Reporter: Anggar Septiadi | Editor: Yudho Winarto
KONTAN.CO.ID - JAKARTA. Perkembangan pesat ekonomi digital harus diantisipasi dengan baik oleh pemerintah. Dengan catatan, pemerintah perlu bersifat fleksibel.
Sebab kata Ekonom Universitas Indonesia Chatib Basri, pemerintah tak bisa kaku menghadapi, ekonomi digital yang justru bergerak cepat.
"Birokrasi paling takut kalau di-disrupsi, karena pola pikirnya agree on rule, harus sesuai SOP, aturan, itu cara berpikir birokrasi," kata Chatib dalan Diskusi Seminar Disrupsi: Peluang dan Tantangan di Jakarta Senin (5/2).
Alih-alih berprinsip agree on rule, kata Chatib pemerintah harusnya berprinsip agree on principle. Hanya hal-hal penting saja yang perlu diatur pemerintah. Tak perlu seluruhnya.
"Pemerintah harusnya atur saja soal perlindungan konsumen, Non Performing Loan (NPL), dan soal level playing field yang setara," sambung Chatib.
Ia mencontohkan, saat ini banyak perusahaan rintisan teknologi finansial yang tak membutuhkan tatap muka. Calon nasabah hanya perlu swafoto, dan kartu identitas yang dikirim secara digital.

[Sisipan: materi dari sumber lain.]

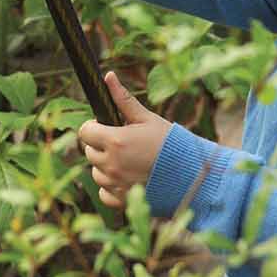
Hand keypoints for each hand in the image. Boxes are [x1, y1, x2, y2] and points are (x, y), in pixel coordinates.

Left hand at [77, 71, 171, 208]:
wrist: (192, 174)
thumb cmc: (171, 143)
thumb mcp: (147, 118)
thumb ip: (123, 99)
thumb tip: (108, 76)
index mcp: (115, 141)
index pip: (85, 132)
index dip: (93, 127)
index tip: (105, 126)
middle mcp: (112, 164)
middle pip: (89, 152)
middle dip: (100, 145)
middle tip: (121, 143)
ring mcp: (116, 184)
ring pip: (96, 173)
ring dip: (106, 166)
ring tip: (127, 160)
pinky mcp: (123, 201)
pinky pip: (105, 194)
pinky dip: (111, 187)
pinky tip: (126, 178)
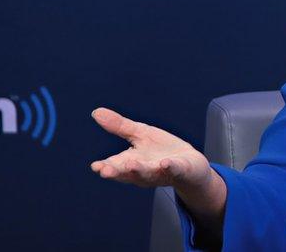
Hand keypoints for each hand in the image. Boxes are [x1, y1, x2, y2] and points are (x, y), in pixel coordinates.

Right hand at [89, 107, 211, 191]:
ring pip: (148, 173)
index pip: (115, 166)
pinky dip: (170, 167)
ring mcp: (162, 172)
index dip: (105, 167)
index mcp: (130, 163)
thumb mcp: (140, 134)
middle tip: (106, 171)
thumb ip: (120, 126)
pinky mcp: (180, 170)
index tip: (96, 166)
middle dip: (117, 172)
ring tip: (131, 164)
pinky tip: (165, 163)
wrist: (190, 163)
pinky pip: (174, 170)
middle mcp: (143, 171)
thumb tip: (95, 112)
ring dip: (139, 170)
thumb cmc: (161, 150)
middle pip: (128, 174)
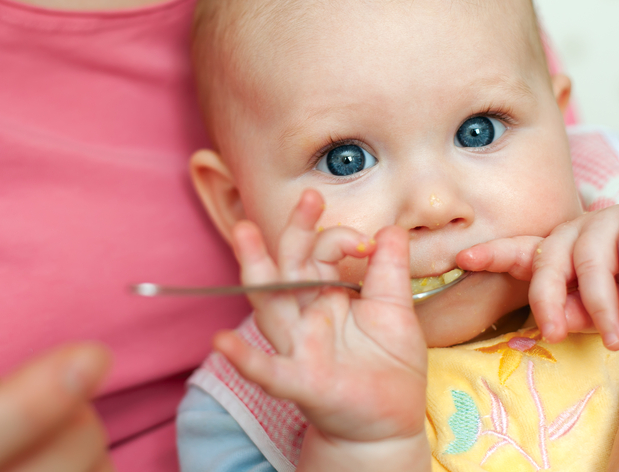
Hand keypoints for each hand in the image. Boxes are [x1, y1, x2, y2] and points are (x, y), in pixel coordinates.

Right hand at [214, 190, 429, 469]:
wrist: (390, 421)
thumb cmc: (389, 364)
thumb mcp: (395, 309)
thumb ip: (391, 268)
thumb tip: (392, 228)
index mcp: (325, 294)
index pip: (321, 253)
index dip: (339, 238)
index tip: (366, 242)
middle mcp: (304, 314)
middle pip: (291, 266)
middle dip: (297, 231)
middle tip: (309, 196)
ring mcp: (298, 346)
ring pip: (271, 305)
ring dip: (256, 270)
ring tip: (244, 233)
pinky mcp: (300, 381)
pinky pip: (268, 371)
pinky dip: (245, 359)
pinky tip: (223, 344)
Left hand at [457, 203, 618, 349]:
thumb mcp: (599, 311)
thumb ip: (575, 312)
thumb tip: (556, 323)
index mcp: (556, 250)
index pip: (517, 251)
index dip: (490, 254)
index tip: (462, 258)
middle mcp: (575, 232)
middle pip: (548, 262)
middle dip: (548, 300)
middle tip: (554, 334)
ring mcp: (609, 223)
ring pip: (591, 264)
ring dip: (601, 306)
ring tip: (615, 338)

Hal tersebut tentu akan bikin pemerintah was-was, kata Chatib. Lantaran pengawasan, verifikasi dianggap minim. Padahal teknologi bisa mengakomodasinya.
"Ada satu perusahaan Fintech yang sayau tahu, dimana nasabah kalau pinjam uang cukup selfie dan kirim foto KTP. Nah dari foto selfie sana bisa melalui alogaritma di media sosial dia bisa dinilai berapa yang bisa dia bayar. Karena dia bisa tau perilaku nasabah, apa yang sering diobrolkan, apa ketertarikannya," jelas Chatib.
Modal data profil yang dikumpulkan oleh perusahaan fintech ini yang dikatakan Chatib jadi modal besar. Ia ke depan bahkan memprediksi tiga industri yaitu perbankan, fintech, dan teknologi akan berperan besar atas ekonomi digital.